Historic Vatican Fraud Trial Nears Verdict: Italian Cardinal Faces Allegations of Financial Misconduct

Vatican City – December 17, 2023 

Historic Vatican Fraud Trial Nears Verdict: Italian Cardinal Faces Allegations

In a landmark trial that has captured global attention, a Vatican court is set to deliver its verdict on Saturday, concluding a historic legal battle that revolves around a complex London property deal. The trial involves ten defendants, including Italian Cardinal Giovanni Angelo Becciu, who is confronting allegations of fraud, embezzlement, and money laundering. The verdict, eagerly awaited, is anticipated to shape the narrative around the Catholic Church’s financial integrity.

Angelo Becciu, 75, once considered a potential future Pope and a former advisor to Pope Francis, stands as the highest-ranking clergyman in the Catholic Church facing justice within the confines of the Vatican City State. The accusations span a range of financial crimes, from fraud and embezzlement to money laundering, extortion, corruption, and abuse of office.

At the center of the trial lies the intricate 350-million-euro London property purchase, initiated in 2014 and culminating in significant financial losses for the Vatican. The proceedings, which commenced in July 2021, have not only shed light on the opaque financial dealings surrounding the Holy See but also presented a test of Pope Francis’s ongoing reforms to cleanse and revamp Vatican justice.

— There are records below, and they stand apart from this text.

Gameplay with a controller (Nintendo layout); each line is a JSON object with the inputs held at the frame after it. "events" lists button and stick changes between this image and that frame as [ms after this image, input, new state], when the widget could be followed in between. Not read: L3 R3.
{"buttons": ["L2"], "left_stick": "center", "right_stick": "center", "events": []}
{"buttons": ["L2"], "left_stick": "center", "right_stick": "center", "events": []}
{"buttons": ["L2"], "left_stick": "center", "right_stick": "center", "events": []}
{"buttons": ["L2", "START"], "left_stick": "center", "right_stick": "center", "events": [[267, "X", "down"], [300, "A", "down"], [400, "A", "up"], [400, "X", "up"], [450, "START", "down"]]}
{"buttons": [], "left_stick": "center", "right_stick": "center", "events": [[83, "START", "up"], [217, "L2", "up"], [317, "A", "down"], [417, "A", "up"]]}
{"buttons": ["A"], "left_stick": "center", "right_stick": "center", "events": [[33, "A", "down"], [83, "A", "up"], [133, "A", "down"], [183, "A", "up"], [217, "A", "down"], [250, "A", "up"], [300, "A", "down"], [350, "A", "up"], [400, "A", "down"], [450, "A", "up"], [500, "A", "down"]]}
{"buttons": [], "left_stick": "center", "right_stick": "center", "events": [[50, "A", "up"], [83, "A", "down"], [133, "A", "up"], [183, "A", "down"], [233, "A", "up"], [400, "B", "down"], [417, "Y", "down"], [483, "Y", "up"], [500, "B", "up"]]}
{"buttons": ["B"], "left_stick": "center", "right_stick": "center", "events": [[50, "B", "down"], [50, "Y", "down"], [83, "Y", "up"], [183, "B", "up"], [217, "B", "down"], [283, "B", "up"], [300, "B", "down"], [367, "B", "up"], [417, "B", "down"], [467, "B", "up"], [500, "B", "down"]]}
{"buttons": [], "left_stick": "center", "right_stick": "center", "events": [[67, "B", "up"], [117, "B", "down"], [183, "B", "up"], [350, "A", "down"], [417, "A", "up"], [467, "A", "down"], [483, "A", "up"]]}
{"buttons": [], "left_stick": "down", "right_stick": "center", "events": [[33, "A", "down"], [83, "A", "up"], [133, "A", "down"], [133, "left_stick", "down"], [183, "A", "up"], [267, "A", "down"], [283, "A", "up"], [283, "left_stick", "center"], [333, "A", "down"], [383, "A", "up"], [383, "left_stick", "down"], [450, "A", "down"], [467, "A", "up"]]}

Pope Francis, in a noteworthy move just before the trial, granted the Vatican’s civilian courts the authority to try cardinals and bishops, a shift from the previous practice where they were judged by a court presided over by cardinals. The prosecutor, Alessandro Diddi, has sought a seven-year and three-month jail term for Becciu, with other defendants facing sentences ranging from nearly four to 13 years.

Becciu has vehemently proclaimed his innocence, dismissing the allegations as “totally unfounded” and maintaining that he never received any illicit funds. In response, the Holy See positions itself as an “offended party” and urges the court, through Secretary of State Pietro Parolin, to “punish all crimes.”

The trial has unfolded through more than 80 hearings held in a dedicated room within the Vatican Museums, marked by procedural challenges and complaints from defense lawyers regarding limited access to crucial evidence.

Cardinal Becciu, a well-traveled former Vatican diplomat, served as the number two in the Secretariat of State from 2011 to 2018. His abrupt resignation in September 2020 came following the revelation of an investigation against him, initially linked to a probe into a charitable donation in his native Sardinia. Subsequently, he became entangled in investigations related to the London property deal, alleged mismanagement, and the diversion of funds intended for charitable causes.

As the court prepares to deliver its verdict, the outcome is poised to have lasting implications for the Catholic Church and its ongoing efforts to address financial transparency and accountability. The final judgment is not expected before 1600 GMT, leaving the world awaiting the resolution of this historic Vatican fraud trial.